**Bagian Teks:**
———
Baca Juga: Epistemologi dan Legalitas Diskursus Kalam #1
Setidaknya ada beberapa pertanyaan yang sering mereka lontarkan untuk menegasikan kalam dari bagian diskursus keislaman, seperti yang diungkapkan oleh Hasan as-Syafi’i dalam karyanya, al-Madkhal `ilâ Dirâsah ‘Ilm Kalâm.
Pertama, mereka melarang menggeluti ilmu kalamdengan bertedensi ayat Alquran yang berbunyi, “Dialah yang menurunkan Al Kitab (Al Quran) kepada kamu. Di antara (isi)nya ada ayat-ayat yang muhkamaat, itulah pokok-pokok isi Al qur’an dan yang lain (ayat-ayat) mutasyaabihaat. Adapun orang-orang yang dalam hatinya condong kepada kesesatan, maka mereka mengikuti sebahagian ayat-ayat yang mutasyaabihaat daripadanya untuk menimbulkan fitnah untuk mencari-cari ta’wilnya, padahal tidak ada yang mengetahui ta’wilnya melainkan Allah”. (QS. Ali Imran: 7) dan Hadis yang diriwayatkan oleh ‘Amr bin Syu’aib Ra. tatkala Rasulullah Saw. mendapati sahabat-sahabatnya bertengkar karena persoalan takdir, lalu Nabi Saw. bersabda: “Sebab inikah kalian diperintah? Atau karena inikah kalian diciptakan? Kalian membenturkan sebagian ayat Alquran dengan ayat yang lain, sebab inilah umat-umat terdahulu dibinasakan.” (HR. Ibn Majah).
Baca Juga: Mengurai Perbedaan Filsafat dan Ilmu Kalam
Untuk menjawab kemusykilan mereka, Hasan menukil perkataannya al-Bayyadli, “Bahwa yang dilarang adalah ucapannya filsuf dan (yang mengandung) permusuhan, adapun diskusi yang bertujuan mengungkapkan kebenaran maka tidak ada larangan di dalamnya, bahkan (yang seperti itu) diperintahkan oleh firman Allah Swt. yang berbunyi: “Serulah (manusia) kepada jalan Tuhan-mu dengan hikmah dan pelajaran yang baik dan bantahlah mereka dengan cara yang baik.” (QS. An-Nahl: 125).
———
**Cuplikan Baris:**

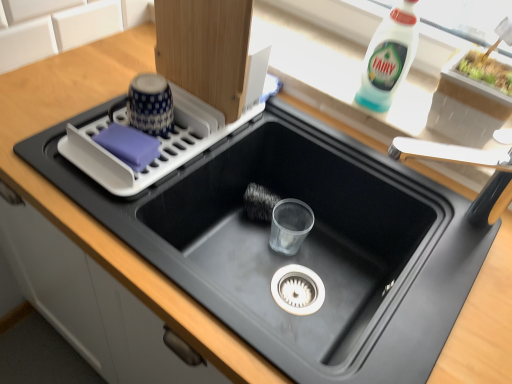
Locate an element on the screen. The height and width of the screenshot is (384, 512). vacant space situated on the left part of white plastic dish rack at upper left is located at coordinates (51, 90).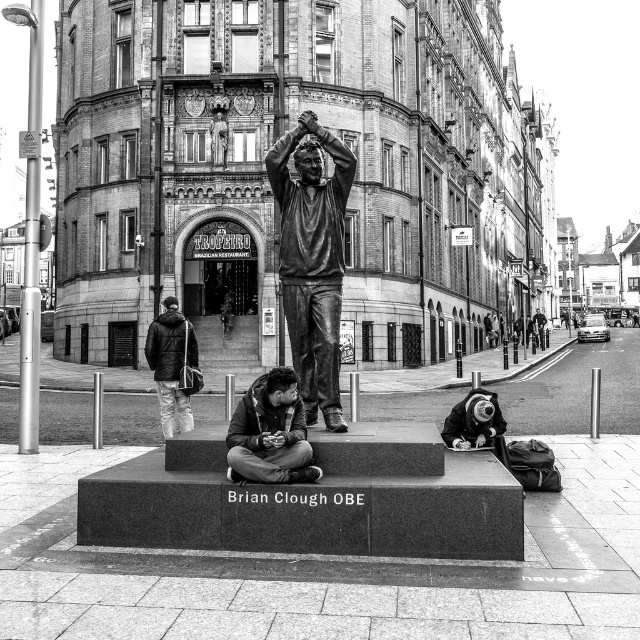
Based on the photo, does bronze statue at center have a smaller size compared to dark gray jacket at left?

Actually, bronze statue at center might be larger than dark gray jacket at left.

How far apart are bronze statue at center and dark gray jacket at left?

bronze statue at center is 11.67 meters from dark gray jacket at left.

Who is more distant from viewer, (289,285) or (172,326)?

The point (172,326) is more distant.

The height and width of the screenshot is (640, 640). Find the location of `bronze statue at center`. bronze statue at center is located at coordinates coord(312,259).

From the picture: Who is taller, bronze statue at center or dark brown leather jacket at center?

Standing taller between the two is bronze statue at center.

Looking at this image, can you confirm if bronze statue at center is bigger than dark brown leather jacket at center?

Indeed, bronze statue at center has a larger size compared to dark brown leather jacket at center.

Between point (317, 195) and point (288, 445), which one is positioned in front?

Point (288, 445) is more forward.

At what (x,y) coordinates should I click in order to perform the action: click on bronze statue at center. Please return your answer as a coordinate pair (x, y). This screenshot has height=640, width=640. Looking at the image, I should click on (312, 259).

Which is in front, point (243, 449) or point (164, 314)?

Positioned in front is point (243, 449).

Which of these two, dark brown leather jacket at center or dark gray jacket at left, stands taller?

Standing taller between the two is dark gray jacket at left.

Is point (262, 417) positioned before point (157, 355)?

Yes, point (262, 417) is closer to viewer.

Where is `dark brown leather jacket at center`? dark brown leather jacket at center is located at coordinates (269, 433).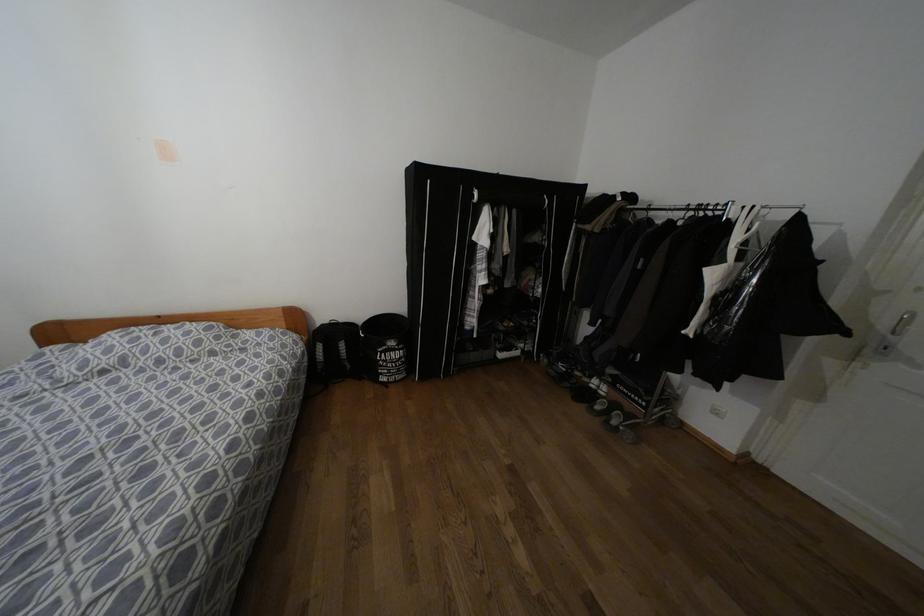
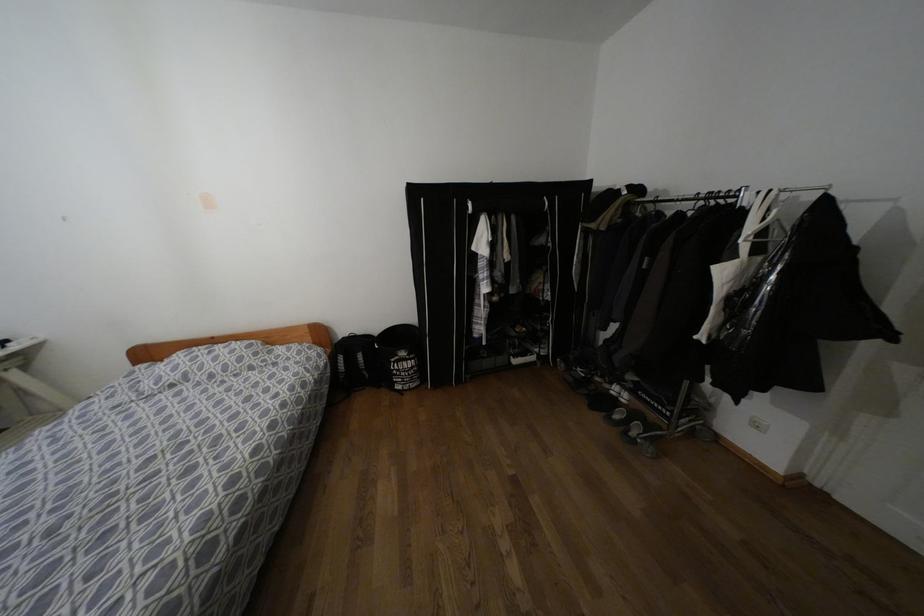
Question: Based on the continuous images, in which direction is the camera rotating? Reply with the corresponding letter.

Choices:
 (A) Left
 (B) Right
 (C) Up
 (D) Down

Answer: (A)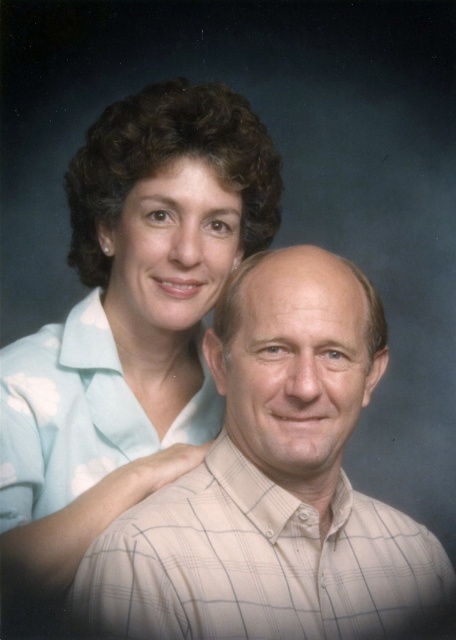
Question: Which of the following is the closest to the observer?

Choices:
 (A) light blue fabric at upper left
 (B) white checkered shirt at center

Answer: (B)

Question: Can you confirm if white checkered shirt at center is bigger than light blue fabric at upper left?

Choices:
 (A) yes
 (B) no

Answer: (B)

Question: Which point appears farthest from the camera in this image?

Choices:
 (A) (1, 385)
 (B) (100, 598)

Answer: (A)

Question: Is the position of white checkered shirt at center more distant than that of light blue fabric at upper left?

Choices:
 (A) yes
 (B) no

Answer: (B)

Question: Can you confirm if white checkered shirt at center is positioned below light blue fabric at upper left?

Choices:
 (A) yes
 (B) no

Answer: (A)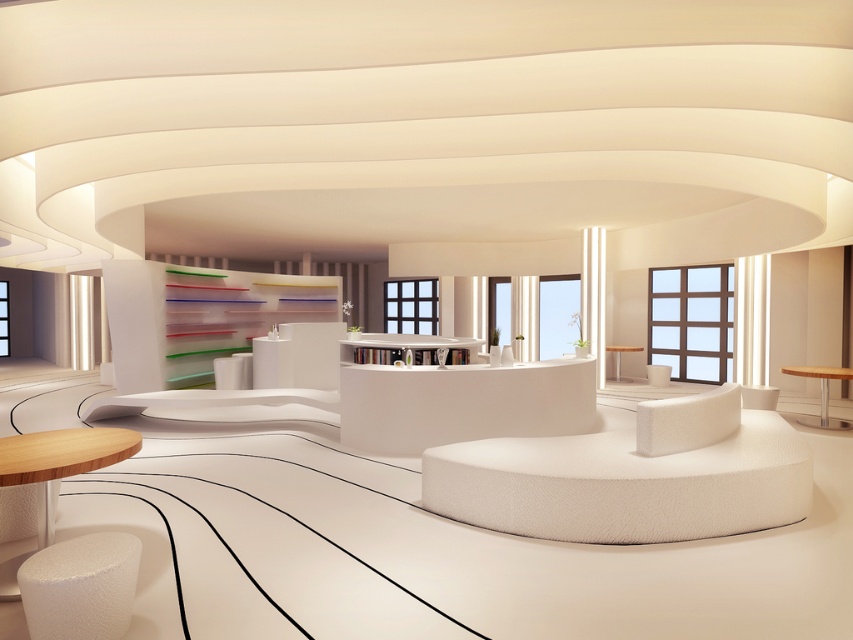
Looking at this image, can you confirm if satin white stool at lower left is taller than wooden table at lower right?

Incorrect, satin white stool at lower left's height is not larger of wooden table at lower right's.

Which is behind, point (126, 544) or point (795, 372)?

The point (795, 372) is behind.

I want to click on satin white stool at lower left, so click(80, 586).

Who is lower down, satin white stool at lower left or wooden table at center?

Positioned lower is satin white stool at lower left.

Does satin white stool at lower left come behind wooden table at center?

No, satin white stool at lower left is closer to the viewer.

Who is more distant from viewer, (78, 598) or (618, 378)?

The point (618, 378) is behind.

Where is `satin white stool at lower left`? This screenshot has height=640, width=853. satin white stool at lower left is located at coordinates (80, 586).

This screenshot has height=640, width=853. What do you see at coordinates (61, 461) in the screenshot?
I see `light brown wood table at lower left` at bounding box center [61, 461].

Between light brown wood table at lower left and wooden table at lower right, which one has less height?

With less height is light brown wood table at lower left.

Locate an element on the screen. light brown wood table at lower left is located at coordinates (61, 461).

Identify the location of light brown wood table at lower left. (61, 461).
———
**Kegiatan:**
[a] Salin dengan tepat bagian teks tentang ilmu kalam di atas, mulai dari "Baca Juga: Epistemologi" hingga "Dirâsah ‘Ilm Kalâm.", termasuk kedua batas tersebut.
[b] Teruskan teks tentang ilmu kalam, dimulai sesudah kalimat terakhir yang ditampilkan.

**Jawaban Tertulis:**
[a]
Baca Juga: Epistemologi dan Legalitas Diskursus Kalam #1
Setidaknya ada beberapa pertanyaan yang sering mereka lontarkan untuk menegasikan kalam dari bagian diskursus keislaman, seperti yang diungkapkan oleh Hasan as-Syafi’i dalam karyanya, al-Madkhal `ilâ Dirâsah ‘Ilm Kalâm.

[b]
Dan juga, diharamkannya penalaran logis terhadap sesuatu yang tidak dapat ditakar oleh akal—seperti Zat dan sifatnya Allah Swt.—tidak berarti kita bersikap skeptis terhadap persoalan lain di ilmu kalam. Karena skeptisme yang seperti ini, malah menegasikan firman-firman Allah Swt. yang memerintahkan umat-Nya untuk berkontemplasi dan menadaburkan ciptaan-Nya.
Kedua, mereka berasumsi bahwa para sahabat Nabi Saw. tidak pernah menyinggung persoalan tauhid yang terlalu dalam dan imam-imam mujtahid pun enggan membicarakannya. Perihal sahabat Nabi Saw., al-Bayyadli menjelaskan bahwa kondisi yang dihadapi mereka tidak seperti yang menimpa umat Islam setelahnya, yang disusupi oleh keyakinan yang tidak sejalan dengan masa mereka. Sehingga patut para sahabat tidak membahasnya.
Walaupun begitu, banyak diriwayatkan bahwa mereka turut mengambil langkah konfrontatif terhadap logika yang impulsif dari sekte Qadariah dan Jahmiah di awal kemunculannya.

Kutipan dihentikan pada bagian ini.